_Text to read_
-*-*-
Remove wqm_mode in favor of llvm.amdgcn.wqm and llvm.amdgcn.wwm intrinsics.

nhaehnle edited edge metadata.Jul 20 2017, 2:58 PM

One question, apart from that looks good.

lib/Target/AMDGPU/VOP2Instructions.td
278 ↗(On Diff #106995)

Is the wqm_ctrl still correct?

cwabbott added inline comments.Jul 26 2017, 1:26 PM
lib/Target/AMDGPU/VOP2Instructions.td
278 ↗(On Diff #106995)

No, good catch!

cwabbott updated this revision to Diff 108738.Jul 28 2017, 3:54 PM

Remove leftover $wqm_ctrl.

cwabbott marked 2 inline comments as done.Jul 28 2017, 3:55 PM
nhaehnle accepted this revision.Aug 2 2017, 2:26 AM

LGTM

This revision is now accepted and ready to land.Aug 2 2017, 2:26 AM
cwabbott updated this revision to Diff 109666.Aug 3 2017, 5:48 PM

Fix assembling DPP instructions. Also, adopt a more conservative version of
D34715. In particular, we ignore Constraints/DisableEncoding from the original
instruction for the DPP version. The only instruction with any special
constraints is MAC, because of its fake third source, and there it doesn't make
sense to keep the fake third source since it has to be the same as the normal
"old" source anyways. We can revisit this if something else comes up, but I
think this is a good plan for now.

Some comments on what I noticed. Probably best if somebody else has a look as well.

lib/Target/AMDGPU/VOP1Instructions.td
84–85 ↗(On Diff #109666)

Duplicate setting of Constraints/DisableEncoding.

lib/Target/AMDGPU/VOP2Instructions.td
105–106 ↗(On Diff #109666)

Duplicate setting of Constraints/DisableEncoding.

lib/Target/AMDGPU/VOPInstructions.td
451–452 ↗(On Diff #109666)

Both here and in VOP_SDWA_Real, it looks like there are duplicated pairs of let Constraints/DisableEncoding lines. One of those pairs should be removed.

cwabbott added inline comments.Aug 4 2017, 8:48 AM
lib/Target/AMDGPU/VOPInstructions.td
451–452 ↗(On Diff #109666)

These duplicates already exist in master now, and removing them would be unrelated to the current change, so I thought I'd keep them for now -- I can make a separate change that removes them.

cwabbott updated this revision to Diff 109779.Aug 4 2017, 10:54 AM

Remove spurious change to AMDGPUAsmParser.cpp

It looks like Sam has worked a lot on the assembler, including adding support for DPP instructions, so I'm adding him for the assembler bits. I'd like to get this in before I leave next week, though.

SamWot accepted this revision.Aug 5 2017, 12:57 AM
This revision was automatically updated to reflect the committed changes.
-*-*-
_Written task 1_
Could you transcribe these catalog entries word for word, starting with the line that contains "catalogue / barcode: US 3576663" and going on through the line that contains "country: Kenya"?

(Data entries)
-*-*-
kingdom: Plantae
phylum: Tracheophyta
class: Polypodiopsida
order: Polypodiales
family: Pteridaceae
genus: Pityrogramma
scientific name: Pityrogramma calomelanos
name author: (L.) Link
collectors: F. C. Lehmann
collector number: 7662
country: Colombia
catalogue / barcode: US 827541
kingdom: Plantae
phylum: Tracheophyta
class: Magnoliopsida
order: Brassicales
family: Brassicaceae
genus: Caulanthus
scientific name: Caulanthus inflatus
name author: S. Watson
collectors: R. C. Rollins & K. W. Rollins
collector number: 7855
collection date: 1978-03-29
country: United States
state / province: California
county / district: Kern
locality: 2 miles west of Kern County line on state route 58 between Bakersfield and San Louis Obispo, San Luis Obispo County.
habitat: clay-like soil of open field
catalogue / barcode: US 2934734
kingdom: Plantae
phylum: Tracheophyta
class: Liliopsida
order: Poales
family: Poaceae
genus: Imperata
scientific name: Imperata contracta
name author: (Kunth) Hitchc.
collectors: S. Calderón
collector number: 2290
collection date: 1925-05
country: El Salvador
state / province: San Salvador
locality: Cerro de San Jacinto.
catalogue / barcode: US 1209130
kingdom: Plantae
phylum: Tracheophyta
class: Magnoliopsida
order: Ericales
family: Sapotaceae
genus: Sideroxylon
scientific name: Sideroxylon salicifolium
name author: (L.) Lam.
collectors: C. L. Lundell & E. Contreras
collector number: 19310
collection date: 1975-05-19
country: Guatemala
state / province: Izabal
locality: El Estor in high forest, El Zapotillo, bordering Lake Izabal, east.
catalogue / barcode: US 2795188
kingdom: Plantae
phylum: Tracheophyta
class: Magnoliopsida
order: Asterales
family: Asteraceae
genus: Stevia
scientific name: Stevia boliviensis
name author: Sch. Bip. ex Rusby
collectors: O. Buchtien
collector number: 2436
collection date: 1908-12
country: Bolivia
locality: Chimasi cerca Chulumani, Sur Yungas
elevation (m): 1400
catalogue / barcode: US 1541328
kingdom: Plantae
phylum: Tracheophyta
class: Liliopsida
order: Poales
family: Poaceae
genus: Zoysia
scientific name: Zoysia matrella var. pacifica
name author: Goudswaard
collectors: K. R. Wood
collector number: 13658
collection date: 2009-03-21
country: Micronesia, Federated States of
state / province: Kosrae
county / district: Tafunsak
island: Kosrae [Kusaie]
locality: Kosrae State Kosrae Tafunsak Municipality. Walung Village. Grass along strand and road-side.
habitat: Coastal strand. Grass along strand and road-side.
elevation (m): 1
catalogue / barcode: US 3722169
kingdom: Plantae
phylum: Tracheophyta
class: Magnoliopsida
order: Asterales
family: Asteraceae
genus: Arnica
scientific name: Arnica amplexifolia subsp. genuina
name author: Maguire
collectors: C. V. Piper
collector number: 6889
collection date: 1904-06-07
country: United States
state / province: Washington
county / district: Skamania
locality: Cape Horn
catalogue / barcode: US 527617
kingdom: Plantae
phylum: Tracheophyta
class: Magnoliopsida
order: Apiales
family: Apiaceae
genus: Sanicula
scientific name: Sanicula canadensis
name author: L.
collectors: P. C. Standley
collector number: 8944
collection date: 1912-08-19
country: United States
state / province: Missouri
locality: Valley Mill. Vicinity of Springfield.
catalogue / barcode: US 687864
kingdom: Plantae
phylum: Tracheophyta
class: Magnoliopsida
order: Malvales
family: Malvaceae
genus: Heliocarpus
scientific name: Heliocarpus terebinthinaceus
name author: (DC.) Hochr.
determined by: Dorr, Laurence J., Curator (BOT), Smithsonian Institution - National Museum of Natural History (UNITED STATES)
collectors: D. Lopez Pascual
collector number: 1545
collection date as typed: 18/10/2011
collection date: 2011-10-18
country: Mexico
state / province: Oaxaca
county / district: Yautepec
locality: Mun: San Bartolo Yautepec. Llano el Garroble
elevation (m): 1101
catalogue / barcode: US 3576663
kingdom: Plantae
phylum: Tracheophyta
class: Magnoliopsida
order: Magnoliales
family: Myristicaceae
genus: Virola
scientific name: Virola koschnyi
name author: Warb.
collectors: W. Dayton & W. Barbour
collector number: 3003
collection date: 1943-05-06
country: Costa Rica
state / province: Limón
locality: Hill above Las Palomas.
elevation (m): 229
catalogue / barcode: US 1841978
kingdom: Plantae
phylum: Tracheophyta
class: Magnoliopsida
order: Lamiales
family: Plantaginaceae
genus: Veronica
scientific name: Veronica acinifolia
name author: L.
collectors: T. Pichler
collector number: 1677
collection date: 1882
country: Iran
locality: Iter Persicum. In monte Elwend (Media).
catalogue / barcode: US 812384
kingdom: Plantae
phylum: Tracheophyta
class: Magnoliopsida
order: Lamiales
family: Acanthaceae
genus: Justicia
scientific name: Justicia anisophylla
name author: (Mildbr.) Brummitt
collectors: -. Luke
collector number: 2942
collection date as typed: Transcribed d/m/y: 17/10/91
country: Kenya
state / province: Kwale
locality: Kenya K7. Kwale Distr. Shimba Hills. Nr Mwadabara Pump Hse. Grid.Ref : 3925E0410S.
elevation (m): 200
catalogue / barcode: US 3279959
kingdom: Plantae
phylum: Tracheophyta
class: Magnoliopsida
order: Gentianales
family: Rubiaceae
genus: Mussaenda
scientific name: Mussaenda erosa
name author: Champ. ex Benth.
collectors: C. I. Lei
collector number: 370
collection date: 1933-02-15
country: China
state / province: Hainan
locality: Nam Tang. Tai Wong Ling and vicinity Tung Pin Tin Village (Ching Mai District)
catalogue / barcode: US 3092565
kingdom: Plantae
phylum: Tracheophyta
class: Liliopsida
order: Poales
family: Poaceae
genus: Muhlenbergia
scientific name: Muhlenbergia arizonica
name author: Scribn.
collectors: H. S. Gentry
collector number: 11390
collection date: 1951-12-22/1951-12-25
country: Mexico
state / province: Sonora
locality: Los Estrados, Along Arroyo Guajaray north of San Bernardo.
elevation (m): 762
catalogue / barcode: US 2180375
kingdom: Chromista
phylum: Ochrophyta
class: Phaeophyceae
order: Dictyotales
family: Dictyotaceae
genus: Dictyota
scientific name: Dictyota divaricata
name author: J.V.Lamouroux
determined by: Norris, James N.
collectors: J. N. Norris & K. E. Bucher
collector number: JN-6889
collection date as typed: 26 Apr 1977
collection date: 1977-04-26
-*-*-
_Written task 2_
Answer these questions about the code review thread:
(a) What did Diff 108738 remove?
(b) According to the note with Diff 109666, which instruction is the only one with any special constraints?
(c) Who accepted the revision on Aug 5 2017?

_Exercise response 1_
catalogue / barcode: US 3576663
kingdom: Plantae
phylum: Tracheophyta
class: Magnoliopsida
order: Magnoliales
family: Myristicaceae
genus: Virola
scientific name: Virola koschnyi
name author: Warb.
collectors: W. Dayton & W. Barbour
collector number: 3003
collection date: 1943-05-06
country: Costa Rica
state / province: Limón
locality: Hill above Las Palomas.
elevation (m): 229
catalogue / barcode: US 1841978
kingdom: Plantae
phylum: Tracheophyta
class: Magnoliopsida
order: Lamiales
family: Plantaginaceae
genus: Veronica
scientific name: Veronica acinifolia
name author: L.
collectors: T. Pichler
collector number: 1677
collection date: 1882
country: Iran
locality: Iter Persicum. In monte Elwend (Media).
catalogue / barcode: US 812384
kingdom: Plantae
phylum: Tracheophyta
class: Magnoliopsida
order: Lamiales
family: Acanthaceae
genus: Justicia
scientific name: Justicia anisophylla
name author: (Mildbr.) Brummitt
collectors: -. Luke
collector number: 2942
collection date as typed: Transcribed d/m/y: 17/10/91
country: Kenya

_Exercise response 2_
(a) The leftover $wqm_ctrl.
(b) MAC.
(c) SamWot.